(Foto de Alfonso Ibarra)
Belador ha vuelto a Las Ventas, disecado.
El único toro indultado en esta santísima plaza, en pie en el patio de caballos, sobre un pedestal y junto al matador que no lo mató, Ortega Cano, el hijo del que lo crió, Victorino Martín, y Roberto Gómez, que a veces lo sacan del callejón.
Algunos habrán podido apreciar y palpar su fuerte pelaje cárdeno, su altura, hondura, largura, imaginar hasta su olor, quizá, y su bufido, también; otros habrán deseado furtivamente clavar una aguja en las gónadas a ver si quedaba algo de lo que ya no queda, o haber sido el arpón de esa banderilla que casi se lo lleva a rastras; y otros hemos sentido tal nostalgia de lo no vivido, que la Muerte, y algo más, se nos ha venido.
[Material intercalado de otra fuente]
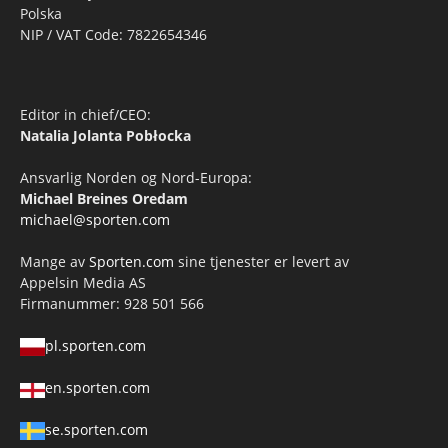
Polska
NIP / VAT Code: 7822654346
Editor in chief/CEO:
Natalia Jolanta Pobłocka
Ansvarlig Norden og Nord-Europa:
Michael Breines Oredam
michael@sporten.com
Mange av
Sporten.com
sine tjenester er levert av
Appelsin Media AS
Firmanummer: 928 501 566
pl.sporten.com
en.sporten.com
se.sporten.com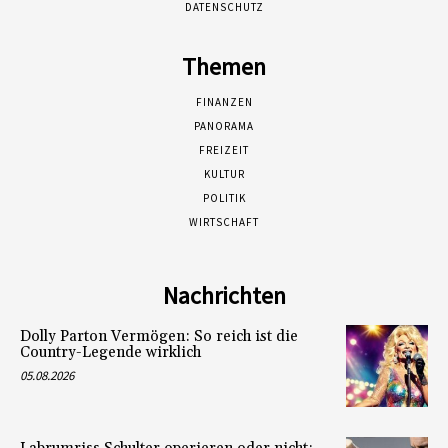
DATENSCHUTZ
Themen
FINANZEN
PANORAMA
FREIZEIT
KULTUR
POLITIK
WIRTSCHAFT
Nachrichten
Dolly Parton Vermögen: So reich ist die
Country-Legende wirklich
05.08.2026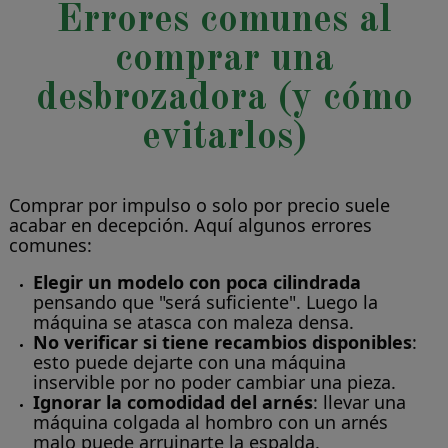
Errores comunes al
comprar una
desbrozadora (y cómo
evitarlos)
Comprar por impulso o solo por precio suele
acabar en decepción. Aquí algunos errores
comunes:
Elegir un modelo con poca cilindrada
pensando que "será suficiente". Luego la
máquina se atasca con maleza densa.
No verificar si tiene recambios disponibles
:
esto puede dejarte con una máquina
inservible por no poder cambiar una pieza.
Ignorar la comodidad del arnés
: llevar una
máquina colgada al hombro con un arnés
malo puede arruinarte la espalda.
Hasta él, ese toro inmortal, ha muerto.
Uno de los dolores más tormentosos es el que se padece cuando se desea, se ansía haber experimentado lo que no se ha podido vivir, y ver a Belador, levantado por un taxidermista, es morir mucho.
Que esté ahí, relleno de paja, fibras vegetales, trapos viejos, jabón arsenical, viruta de madera, poliuretano o, idealmente, del papel de las entradas de todos los que pagaron por verlo el 19 de julio de 1982, quiere decir que ya no quedan células vivas en él y, por tanto, no hay carne que revele los atributos de su alma, no hay venas que conduzcan ya emociones.
Ahí está, como un fantasma, y de día, que es más absurdo.
El absurdo fantasma de un pasado mejor, de un presente en el que bajo la piel de toro todo es mentira, y de un futuro en el que los toreros serán taxidermistas.
Y nosotros, ladrando como el perro que, como Caronte, lo condujo a una muerte inmortal.